• Try it: Among the records below, find the line that has "the results. |"; from there, give the lines again exactly, and stop after the line that has "landing page. |".

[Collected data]

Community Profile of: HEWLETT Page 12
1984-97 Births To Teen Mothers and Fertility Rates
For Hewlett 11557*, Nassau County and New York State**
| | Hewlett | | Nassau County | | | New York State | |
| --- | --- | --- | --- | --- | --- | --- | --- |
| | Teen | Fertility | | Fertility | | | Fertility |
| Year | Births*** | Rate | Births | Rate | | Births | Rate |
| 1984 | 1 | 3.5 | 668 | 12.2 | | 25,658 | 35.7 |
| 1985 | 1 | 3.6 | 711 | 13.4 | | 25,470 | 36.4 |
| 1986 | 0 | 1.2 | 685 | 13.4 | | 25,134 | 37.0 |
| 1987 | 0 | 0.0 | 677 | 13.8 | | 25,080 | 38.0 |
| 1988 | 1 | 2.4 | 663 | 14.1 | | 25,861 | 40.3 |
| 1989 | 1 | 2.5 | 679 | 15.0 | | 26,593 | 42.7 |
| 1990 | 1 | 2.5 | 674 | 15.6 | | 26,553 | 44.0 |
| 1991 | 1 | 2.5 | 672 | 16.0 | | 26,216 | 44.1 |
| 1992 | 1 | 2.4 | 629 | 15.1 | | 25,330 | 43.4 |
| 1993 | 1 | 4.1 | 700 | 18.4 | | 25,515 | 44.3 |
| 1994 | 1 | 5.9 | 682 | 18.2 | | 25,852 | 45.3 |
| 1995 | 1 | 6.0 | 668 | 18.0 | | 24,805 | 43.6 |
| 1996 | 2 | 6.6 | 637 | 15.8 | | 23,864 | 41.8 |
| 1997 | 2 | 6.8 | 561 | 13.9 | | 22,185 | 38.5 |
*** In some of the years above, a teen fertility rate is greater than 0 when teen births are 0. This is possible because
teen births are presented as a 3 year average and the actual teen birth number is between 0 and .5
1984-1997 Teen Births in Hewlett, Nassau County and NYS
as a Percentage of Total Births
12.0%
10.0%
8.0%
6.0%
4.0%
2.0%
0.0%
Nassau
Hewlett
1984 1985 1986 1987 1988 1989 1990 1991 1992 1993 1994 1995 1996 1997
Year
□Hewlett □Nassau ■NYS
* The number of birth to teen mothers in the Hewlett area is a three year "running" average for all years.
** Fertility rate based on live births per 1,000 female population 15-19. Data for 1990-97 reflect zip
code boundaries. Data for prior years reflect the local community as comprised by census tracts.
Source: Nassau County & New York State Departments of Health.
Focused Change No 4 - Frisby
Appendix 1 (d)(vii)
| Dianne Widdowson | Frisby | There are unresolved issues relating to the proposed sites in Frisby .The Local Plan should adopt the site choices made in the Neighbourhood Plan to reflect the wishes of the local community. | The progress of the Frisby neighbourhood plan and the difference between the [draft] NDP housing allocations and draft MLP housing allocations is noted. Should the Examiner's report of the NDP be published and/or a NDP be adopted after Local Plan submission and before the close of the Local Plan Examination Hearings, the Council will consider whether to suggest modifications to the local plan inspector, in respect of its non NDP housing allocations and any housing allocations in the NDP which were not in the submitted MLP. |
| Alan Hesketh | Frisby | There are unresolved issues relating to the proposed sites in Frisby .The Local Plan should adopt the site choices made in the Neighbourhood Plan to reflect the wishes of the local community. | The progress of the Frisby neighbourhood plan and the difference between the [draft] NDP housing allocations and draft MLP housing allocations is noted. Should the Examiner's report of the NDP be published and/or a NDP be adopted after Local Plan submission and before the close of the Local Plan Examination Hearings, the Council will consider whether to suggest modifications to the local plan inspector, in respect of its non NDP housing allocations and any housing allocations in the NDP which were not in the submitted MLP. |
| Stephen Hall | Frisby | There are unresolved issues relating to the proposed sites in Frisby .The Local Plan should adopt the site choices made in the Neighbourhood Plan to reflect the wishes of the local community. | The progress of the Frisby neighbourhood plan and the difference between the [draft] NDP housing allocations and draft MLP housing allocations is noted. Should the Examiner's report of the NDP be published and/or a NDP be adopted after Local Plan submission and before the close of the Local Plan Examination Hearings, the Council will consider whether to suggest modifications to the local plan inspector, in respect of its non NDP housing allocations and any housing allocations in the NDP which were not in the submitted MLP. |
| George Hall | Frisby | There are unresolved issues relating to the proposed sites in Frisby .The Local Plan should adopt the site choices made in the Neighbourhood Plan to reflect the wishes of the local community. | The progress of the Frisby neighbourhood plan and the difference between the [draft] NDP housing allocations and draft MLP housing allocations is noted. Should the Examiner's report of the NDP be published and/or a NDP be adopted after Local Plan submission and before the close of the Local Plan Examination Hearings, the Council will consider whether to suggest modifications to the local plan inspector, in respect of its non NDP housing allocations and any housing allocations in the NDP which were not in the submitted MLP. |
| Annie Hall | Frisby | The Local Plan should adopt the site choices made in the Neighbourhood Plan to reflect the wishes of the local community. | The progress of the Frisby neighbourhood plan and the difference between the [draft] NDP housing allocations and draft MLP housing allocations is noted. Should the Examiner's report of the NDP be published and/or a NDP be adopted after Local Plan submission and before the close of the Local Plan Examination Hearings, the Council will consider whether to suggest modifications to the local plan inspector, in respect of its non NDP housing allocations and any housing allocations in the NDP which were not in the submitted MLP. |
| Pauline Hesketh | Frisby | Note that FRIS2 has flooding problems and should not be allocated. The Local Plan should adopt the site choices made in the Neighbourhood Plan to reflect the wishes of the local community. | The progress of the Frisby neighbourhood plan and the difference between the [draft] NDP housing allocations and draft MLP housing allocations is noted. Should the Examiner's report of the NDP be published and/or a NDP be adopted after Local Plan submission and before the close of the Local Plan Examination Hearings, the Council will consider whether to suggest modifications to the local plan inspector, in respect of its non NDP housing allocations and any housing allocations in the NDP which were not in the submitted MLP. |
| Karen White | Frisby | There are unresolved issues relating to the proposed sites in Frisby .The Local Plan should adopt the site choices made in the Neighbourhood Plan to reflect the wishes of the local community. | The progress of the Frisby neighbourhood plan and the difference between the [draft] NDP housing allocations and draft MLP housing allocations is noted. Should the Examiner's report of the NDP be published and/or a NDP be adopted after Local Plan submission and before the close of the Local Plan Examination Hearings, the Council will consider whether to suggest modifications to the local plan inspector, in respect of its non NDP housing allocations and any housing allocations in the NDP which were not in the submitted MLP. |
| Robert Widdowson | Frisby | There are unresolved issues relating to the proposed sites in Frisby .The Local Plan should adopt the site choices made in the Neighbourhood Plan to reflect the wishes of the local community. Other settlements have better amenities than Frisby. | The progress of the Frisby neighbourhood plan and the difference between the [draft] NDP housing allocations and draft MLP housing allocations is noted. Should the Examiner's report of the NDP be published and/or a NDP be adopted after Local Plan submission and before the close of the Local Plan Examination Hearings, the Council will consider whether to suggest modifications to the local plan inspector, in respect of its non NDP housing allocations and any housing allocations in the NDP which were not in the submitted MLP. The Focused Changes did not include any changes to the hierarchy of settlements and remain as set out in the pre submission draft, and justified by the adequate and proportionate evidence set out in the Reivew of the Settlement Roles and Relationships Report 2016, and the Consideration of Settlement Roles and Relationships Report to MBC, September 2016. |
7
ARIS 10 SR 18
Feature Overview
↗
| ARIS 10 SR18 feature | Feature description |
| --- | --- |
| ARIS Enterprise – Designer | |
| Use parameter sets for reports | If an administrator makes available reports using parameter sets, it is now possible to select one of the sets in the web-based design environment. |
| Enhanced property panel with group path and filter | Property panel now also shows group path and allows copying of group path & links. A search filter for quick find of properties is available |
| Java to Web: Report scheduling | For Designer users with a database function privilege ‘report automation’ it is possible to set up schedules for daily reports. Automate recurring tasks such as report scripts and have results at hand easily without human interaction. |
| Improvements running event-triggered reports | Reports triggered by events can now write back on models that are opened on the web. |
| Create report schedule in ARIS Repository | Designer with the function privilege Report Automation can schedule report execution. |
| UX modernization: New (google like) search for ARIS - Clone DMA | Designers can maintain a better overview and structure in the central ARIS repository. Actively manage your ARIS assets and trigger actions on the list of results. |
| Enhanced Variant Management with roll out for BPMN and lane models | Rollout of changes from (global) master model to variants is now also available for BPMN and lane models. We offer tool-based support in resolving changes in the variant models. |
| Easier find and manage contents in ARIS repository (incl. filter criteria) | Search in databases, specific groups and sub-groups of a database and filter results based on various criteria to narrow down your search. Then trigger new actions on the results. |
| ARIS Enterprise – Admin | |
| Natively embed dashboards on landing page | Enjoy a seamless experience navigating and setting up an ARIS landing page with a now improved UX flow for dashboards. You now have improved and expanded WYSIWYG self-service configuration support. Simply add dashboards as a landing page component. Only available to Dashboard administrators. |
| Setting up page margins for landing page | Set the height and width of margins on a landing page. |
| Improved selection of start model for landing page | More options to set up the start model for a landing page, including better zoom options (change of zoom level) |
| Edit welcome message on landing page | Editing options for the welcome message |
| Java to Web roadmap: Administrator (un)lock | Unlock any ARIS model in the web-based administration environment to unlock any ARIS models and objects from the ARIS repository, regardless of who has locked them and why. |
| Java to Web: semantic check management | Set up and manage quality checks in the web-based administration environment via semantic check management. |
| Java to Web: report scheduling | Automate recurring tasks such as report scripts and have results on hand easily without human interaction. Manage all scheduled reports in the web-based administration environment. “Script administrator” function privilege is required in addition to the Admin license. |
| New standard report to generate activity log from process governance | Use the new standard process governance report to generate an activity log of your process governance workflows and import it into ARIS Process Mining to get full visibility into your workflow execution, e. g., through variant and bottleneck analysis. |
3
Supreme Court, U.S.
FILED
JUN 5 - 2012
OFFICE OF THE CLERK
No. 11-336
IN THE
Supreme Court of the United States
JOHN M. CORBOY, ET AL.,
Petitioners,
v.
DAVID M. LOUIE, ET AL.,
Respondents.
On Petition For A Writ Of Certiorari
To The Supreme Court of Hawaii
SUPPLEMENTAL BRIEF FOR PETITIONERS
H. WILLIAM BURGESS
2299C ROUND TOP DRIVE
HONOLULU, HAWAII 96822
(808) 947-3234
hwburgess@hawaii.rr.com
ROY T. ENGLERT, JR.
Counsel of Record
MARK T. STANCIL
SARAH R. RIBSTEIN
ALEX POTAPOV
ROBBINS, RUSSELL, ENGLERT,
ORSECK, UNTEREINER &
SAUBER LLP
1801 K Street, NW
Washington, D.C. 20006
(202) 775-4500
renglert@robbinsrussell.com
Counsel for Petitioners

• Problem solution:
| Easier find and manage contents in ARIS repository (incl. filter criteria) | Search in databases, specific groups and sub-groups of a database and filter results based on various criteria to narrow down your search. Then trigger new actions on the results. |
| ARIS Enterprise – Admin | |
| Natively embed dashboards on landing page | Enjoy a seamless experience navigating and setting up an ARIS landing page with a now improved UX flow for dashboards. You now have improved and expanded WYSIWYG self-service configuration support. Simply add dashboards as a landing page component. Only available to Dashboard administrators. |
| Setting up page margins for landing page | Set the height and width of margins on a landing page. |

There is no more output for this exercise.